Embaixada do Brasil no Líbano fala em ‘alto risco’ e pede que brasileiros deixem o país
A embaixada do Brasil no Líbano emitiu alerta pedindo que brasileiros residentes ou turistas “deixem o país, por seus próprios meios, até que a situação se normalize”. O comunicado também faz um apelo para que brasileiros que decidam ficar evitem o sul do país, região atacada por Israel, e áreas de fronteira, consideradas de “alto risco”.
O Líbano tem a maior comunidade brasileira no Oriente Médio, mais de 20 mil pessoas. Por ora, o Itamaraty não cogita fechar as embaixadas na região como fizeram os Estados Unidos, por questões de segurança. Mas monitora com atenção os conflitos, reforçando que o espaço aéreo local está fechado e que é preciso aguardar para ver o que fazer. No sábado, quando começaram os ataques americanos e de Israel ao Irã, o governo já havia recomendado que brasileiros não viajassem ao Oriente Médio.
O Brasil também é o país com o maior número de libaneses e seus descendentes no mundo. São cerca de 8 milhões de pessoas em solo brasileiro, mais do que a população existente no próprio Líbano.
Presidente de associação libanesa diz que comunidade está ‘revoltada’
Presidente da associação cultural Brasil-Líbano, Lody Brais disse à Coluna do Estadão que a comunidade está “revoltada” e criticou o grupo terrorista Hezbollah, que começou os ataques em Israel. “É uma consequência trágica, o Líbano não tem condições de aguentar mais guerras, o nosso povo quer paz”.
Lody afirmou que grande parte dos libaneses são contra o grupo terrorista Hezbollah, que lançou foguetes e drones contra Israel durante a noite de domingo.
“Se o Hezbollah está tão sentido com a morte do aiatolá Khamenei (líder supremo do Irã), que vão para lá, mas usar o território libanês para fazer guerra e vingar a morte do aiatolá a gente não aceita, porque mais uma vez o Líbano vai pagar”, lamentou.

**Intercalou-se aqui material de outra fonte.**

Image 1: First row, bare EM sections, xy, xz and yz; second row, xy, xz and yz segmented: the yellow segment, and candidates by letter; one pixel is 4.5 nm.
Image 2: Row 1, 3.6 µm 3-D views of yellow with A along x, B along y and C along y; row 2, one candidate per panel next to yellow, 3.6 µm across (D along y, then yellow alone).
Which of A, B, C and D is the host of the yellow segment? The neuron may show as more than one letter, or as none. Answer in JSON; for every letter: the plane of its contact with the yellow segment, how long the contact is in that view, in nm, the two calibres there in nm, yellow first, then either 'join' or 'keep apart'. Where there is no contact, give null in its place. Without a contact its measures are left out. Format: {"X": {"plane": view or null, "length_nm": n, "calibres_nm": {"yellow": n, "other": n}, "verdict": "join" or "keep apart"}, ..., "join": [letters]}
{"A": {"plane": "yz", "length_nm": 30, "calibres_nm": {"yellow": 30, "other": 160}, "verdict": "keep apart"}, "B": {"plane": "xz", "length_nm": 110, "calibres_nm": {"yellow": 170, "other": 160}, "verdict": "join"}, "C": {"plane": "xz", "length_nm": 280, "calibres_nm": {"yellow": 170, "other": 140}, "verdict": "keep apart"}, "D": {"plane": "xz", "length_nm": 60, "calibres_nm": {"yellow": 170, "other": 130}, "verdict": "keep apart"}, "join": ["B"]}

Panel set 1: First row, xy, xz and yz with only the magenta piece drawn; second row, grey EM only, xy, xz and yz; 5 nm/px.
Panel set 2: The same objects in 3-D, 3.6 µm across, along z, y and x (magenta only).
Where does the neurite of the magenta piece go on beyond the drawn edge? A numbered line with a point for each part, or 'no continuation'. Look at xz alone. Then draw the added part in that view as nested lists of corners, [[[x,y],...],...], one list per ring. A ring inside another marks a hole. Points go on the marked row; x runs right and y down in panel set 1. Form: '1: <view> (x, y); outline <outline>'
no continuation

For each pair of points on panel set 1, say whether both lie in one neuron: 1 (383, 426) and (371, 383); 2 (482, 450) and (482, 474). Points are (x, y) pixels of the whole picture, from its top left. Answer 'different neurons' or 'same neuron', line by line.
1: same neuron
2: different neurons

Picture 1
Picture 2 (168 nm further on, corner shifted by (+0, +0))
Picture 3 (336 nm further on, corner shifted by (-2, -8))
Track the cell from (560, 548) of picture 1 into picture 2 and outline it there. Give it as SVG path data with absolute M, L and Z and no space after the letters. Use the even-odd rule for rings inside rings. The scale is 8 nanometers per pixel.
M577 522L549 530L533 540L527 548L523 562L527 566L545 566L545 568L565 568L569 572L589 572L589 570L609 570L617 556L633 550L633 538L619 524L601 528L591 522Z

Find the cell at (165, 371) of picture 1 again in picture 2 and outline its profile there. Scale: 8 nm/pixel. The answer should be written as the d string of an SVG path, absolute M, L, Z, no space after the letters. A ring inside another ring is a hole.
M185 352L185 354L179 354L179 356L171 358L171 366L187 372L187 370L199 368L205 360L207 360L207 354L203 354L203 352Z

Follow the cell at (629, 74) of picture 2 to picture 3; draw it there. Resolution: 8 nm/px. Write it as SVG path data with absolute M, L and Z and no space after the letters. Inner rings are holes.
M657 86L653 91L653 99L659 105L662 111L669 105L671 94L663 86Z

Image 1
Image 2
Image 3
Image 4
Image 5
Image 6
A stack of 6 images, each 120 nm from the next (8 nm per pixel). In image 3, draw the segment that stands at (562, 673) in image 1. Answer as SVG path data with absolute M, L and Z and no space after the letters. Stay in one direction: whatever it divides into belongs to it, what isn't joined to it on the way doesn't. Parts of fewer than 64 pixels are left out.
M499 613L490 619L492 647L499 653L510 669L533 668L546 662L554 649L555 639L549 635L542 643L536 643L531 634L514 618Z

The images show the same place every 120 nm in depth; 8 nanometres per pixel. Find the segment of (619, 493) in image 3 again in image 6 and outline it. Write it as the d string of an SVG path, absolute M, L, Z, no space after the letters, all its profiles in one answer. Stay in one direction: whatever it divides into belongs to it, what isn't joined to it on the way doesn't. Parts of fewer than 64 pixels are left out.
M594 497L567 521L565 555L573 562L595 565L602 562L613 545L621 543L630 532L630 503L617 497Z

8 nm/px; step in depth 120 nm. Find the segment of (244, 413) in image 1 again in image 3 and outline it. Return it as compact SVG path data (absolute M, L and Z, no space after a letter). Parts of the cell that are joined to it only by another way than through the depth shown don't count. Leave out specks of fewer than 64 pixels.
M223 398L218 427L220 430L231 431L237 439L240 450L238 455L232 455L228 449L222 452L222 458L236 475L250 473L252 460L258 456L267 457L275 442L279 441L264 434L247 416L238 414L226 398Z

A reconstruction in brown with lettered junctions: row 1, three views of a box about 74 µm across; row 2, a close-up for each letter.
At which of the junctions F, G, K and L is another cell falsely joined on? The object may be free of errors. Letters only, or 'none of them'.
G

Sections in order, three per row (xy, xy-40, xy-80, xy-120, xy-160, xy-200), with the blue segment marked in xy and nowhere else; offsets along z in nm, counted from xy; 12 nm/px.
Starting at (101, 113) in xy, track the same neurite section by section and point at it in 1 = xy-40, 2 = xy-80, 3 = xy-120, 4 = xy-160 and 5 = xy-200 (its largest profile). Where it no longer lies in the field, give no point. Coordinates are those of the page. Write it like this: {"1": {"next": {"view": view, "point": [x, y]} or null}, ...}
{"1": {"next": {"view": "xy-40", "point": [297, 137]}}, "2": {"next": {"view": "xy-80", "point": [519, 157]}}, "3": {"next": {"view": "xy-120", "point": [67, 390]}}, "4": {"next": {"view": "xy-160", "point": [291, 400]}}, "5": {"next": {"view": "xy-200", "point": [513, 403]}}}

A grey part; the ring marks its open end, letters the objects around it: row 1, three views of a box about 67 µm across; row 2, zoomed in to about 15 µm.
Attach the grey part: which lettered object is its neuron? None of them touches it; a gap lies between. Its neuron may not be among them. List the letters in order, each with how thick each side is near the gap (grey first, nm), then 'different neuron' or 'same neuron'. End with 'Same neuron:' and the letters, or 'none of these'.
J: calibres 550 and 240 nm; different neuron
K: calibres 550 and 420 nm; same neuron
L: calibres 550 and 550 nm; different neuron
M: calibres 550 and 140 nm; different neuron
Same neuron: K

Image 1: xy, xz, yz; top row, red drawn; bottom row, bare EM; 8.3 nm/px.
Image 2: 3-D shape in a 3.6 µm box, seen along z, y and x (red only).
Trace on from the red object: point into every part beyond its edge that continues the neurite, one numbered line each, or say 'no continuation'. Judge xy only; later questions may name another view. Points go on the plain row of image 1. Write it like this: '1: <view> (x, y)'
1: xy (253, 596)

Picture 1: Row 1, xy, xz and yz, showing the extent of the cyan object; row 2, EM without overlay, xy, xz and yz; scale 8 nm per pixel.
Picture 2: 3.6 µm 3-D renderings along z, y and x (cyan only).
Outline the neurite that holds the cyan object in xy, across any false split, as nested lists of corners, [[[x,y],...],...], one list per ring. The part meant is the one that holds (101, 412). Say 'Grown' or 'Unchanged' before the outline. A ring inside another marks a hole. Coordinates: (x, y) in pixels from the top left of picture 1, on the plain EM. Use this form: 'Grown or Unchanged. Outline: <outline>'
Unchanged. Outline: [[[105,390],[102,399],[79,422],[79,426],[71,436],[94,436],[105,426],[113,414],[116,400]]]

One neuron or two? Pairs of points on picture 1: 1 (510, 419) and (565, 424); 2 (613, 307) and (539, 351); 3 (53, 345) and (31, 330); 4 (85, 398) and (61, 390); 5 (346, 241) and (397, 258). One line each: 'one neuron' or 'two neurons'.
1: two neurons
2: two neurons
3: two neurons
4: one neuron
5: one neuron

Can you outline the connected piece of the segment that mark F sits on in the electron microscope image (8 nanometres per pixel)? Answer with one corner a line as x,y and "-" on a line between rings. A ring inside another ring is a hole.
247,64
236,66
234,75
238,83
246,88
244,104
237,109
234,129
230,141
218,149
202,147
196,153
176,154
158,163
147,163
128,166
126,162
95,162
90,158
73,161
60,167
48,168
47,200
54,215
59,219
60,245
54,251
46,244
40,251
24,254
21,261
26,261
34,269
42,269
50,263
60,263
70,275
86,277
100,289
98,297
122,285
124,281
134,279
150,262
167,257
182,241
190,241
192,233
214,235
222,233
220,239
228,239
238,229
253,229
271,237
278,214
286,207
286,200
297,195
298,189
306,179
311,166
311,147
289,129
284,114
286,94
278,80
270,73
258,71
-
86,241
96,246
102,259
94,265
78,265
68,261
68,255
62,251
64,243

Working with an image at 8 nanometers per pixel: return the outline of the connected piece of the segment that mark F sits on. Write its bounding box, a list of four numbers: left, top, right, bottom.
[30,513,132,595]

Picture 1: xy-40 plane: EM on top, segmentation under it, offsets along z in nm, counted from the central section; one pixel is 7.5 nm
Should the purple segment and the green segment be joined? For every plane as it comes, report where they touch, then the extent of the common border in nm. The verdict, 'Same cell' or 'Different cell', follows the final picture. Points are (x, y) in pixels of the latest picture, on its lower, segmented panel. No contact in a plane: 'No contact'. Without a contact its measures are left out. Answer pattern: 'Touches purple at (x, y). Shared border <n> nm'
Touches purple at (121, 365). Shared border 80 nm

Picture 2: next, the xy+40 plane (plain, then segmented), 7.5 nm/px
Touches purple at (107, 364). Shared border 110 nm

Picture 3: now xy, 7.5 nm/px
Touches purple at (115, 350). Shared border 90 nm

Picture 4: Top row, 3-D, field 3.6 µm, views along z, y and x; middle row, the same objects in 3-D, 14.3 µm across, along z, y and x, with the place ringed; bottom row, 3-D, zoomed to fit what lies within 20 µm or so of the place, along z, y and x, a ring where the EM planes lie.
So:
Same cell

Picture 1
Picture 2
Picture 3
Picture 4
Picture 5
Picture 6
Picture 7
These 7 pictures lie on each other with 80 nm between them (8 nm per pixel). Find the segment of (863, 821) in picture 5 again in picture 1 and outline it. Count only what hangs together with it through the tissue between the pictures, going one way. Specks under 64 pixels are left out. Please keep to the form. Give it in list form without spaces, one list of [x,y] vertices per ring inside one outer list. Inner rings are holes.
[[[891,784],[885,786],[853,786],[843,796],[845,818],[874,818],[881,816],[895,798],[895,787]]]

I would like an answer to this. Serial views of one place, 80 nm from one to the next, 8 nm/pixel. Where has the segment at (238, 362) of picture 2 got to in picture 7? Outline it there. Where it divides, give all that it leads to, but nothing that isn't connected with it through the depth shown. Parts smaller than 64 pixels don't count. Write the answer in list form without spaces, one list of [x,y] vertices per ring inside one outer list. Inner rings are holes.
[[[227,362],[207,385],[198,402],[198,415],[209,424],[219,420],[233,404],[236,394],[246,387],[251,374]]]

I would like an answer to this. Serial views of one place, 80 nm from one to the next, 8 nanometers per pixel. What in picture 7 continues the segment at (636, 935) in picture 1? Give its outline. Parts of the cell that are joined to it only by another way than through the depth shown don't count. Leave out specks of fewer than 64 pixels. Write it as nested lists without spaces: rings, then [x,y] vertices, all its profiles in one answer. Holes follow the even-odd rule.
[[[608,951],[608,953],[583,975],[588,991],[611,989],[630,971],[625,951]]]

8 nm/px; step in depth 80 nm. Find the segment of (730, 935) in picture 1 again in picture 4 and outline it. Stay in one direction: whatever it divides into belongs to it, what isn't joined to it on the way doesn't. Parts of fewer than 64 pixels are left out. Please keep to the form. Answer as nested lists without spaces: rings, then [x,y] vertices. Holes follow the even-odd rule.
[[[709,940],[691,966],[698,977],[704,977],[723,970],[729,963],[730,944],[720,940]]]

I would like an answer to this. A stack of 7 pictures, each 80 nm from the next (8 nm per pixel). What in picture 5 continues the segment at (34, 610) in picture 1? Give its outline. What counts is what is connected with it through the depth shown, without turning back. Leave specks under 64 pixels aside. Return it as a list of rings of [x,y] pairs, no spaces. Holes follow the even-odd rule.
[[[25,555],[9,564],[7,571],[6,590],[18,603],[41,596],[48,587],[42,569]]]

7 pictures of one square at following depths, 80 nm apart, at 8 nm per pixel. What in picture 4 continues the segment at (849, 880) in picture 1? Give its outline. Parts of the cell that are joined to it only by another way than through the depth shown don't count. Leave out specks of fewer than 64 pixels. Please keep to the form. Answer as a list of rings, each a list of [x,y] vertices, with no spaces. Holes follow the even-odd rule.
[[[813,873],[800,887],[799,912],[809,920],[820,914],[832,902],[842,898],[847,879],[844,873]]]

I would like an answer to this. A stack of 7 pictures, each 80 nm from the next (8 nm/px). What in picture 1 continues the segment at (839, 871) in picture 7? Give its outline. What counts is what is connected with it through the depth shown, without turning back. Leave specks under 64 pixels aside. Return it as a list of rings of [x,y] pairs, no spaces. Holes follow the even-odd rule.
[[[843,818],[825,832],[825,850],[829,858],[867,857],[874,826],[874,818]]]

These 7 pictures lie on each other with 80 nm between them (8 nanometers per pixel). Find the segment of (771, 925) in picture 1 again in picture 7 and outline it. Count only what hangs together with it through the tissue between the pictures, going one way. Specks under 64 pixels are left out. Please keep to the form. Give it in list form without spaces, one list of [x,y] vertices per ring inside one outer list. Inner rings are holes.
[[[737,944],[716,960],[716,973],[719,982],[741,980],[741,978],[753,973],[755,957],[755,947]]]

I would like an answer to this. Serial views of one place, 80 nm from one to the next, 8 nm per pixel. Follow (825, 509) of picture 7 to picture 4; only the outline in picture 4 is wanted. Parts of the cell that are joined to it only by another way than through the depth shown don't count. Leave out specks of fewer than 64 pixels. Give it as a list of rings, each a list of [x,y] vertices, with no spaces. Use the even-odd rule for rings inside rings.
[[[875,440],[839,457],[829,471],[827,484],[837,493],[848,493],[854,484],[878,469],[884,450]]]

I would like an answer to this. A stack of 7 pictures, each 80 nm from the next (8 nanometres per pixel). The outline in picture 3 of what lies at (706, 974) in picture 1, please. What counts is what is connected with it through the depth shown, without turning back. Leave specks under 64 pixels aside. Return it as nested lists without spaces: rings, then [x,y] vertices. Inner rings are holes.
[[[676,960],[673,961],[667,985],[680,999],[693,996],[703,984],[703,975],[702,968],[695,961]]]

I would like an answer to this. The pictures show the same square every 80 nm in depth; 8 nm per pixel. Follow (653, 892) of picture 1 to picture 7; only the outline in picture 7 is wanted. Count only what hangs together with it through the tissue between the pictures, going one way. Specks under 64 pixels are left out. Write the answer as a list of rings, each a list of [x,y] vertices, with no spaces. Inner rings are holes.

O Planalto mantém a expectativa de o presidente Lula visitar Donald Trump em breve. Mas, como mostrou a Coluna, a data, antes prevista para meados de março, está indefinida. O Brasil não recebeu a confirmação da Casa Branca e, diante da escalada do conflito no Irã, há outras prioridades na agenda do presidente dos Estados Unidos.